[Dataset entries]

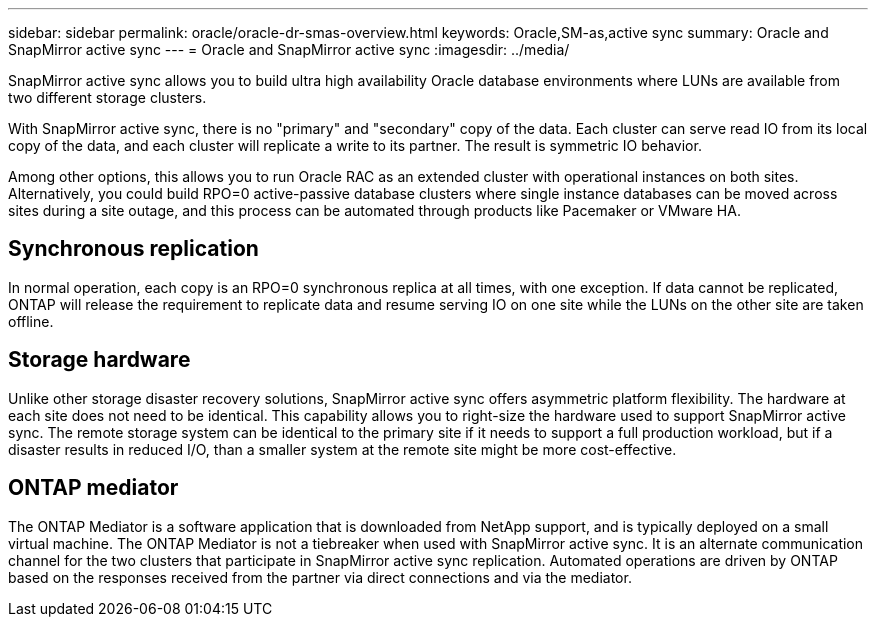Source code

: ---
sidebar: sidebar
permalink: oracle/oracle-dr-smas-overview.html
keywords: Oracle,SM-as,active sync
summary: Oracle and SnapMirror active sync
---
= Oracle and SnapMirror active sync
:imagesdir: ../media/

[.lead]
SnapMirror active sync allows you to build ultra high availability Oracle database environments where LUNs are available from two different storage clusters.

With SnapMirror active sync, there is no "primary" and "secondary" copy of the data. Each cluster can serve read IO from its local copy of the data, and each cluster will replicate a write to its partner. The result is symmetric IO behavior. 

Among other options, this allows you to run Oracle RAC as an extended cluster with operational instances on both sites. Alternatively, you could build RPO=0 active-passive database clusters where single instance databases can be moved across sites during a site outage, and this process can be automated through products like Pacemaker or VMware HA.

== Synchronous replication

In normal operation, each copy is an RPO=0 synchronous replica at all times, with one exception. If data cannot be replicated, ONTAP will release the requirement to replicate data and resume serving IO on one site while the LUNs on the other site are taken offline.

== Storage hardware

Unlike other storage disaster recovery solutions, SnapMirror active sync offers asymmetric platform flexibility. The hardware at each site does not need to be identical. This capability allows you to right-size the hardware used to support SnapMirror active sync. The remote storage system can be identical to the primary site if it needs to support a full production workload, but if a disaster results in reduced I/O, than a smaller system at the remote site might be more cost-effective. 

== ONTAP mediator

The ONTAP Mediator is a software application that is downloaded from NetApp support, and is typically deployed on a small virtual machine. The ONTAP Mediator is not a tiebreaker when used with SnapMirror active sync. It is an alternate communication channel for the two clusters that participate in SnapMirror active sync replication. Automated operations are driven by ONTAP based on the responses received from the partner via direct connections and via the mediator.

■ About this exercise:
Among the records above, only the lines between the line holding "summary: Oracle and SnapMirror active sync" and the line holding "With SnapMirror active sync, there", inclusive, are to be output, exactly as written.

■ Written solution:
summary: Oracle and SnapMirror active sync
---
= Oracle and SnapMirror active sync
:imagesdir: ../media/

[.lead]
SnapMirror active sync allows you to build ultra high availability Oracle database environments where LUNs are available from two different storage clusters.

With SnapMirror active sync, there is no "primary" and "secondary" copy of the data. Each cluster can serve read IO from its local copy of the data, and each cluster will replicate a write to its partner. The result is symmetric IO behavior. 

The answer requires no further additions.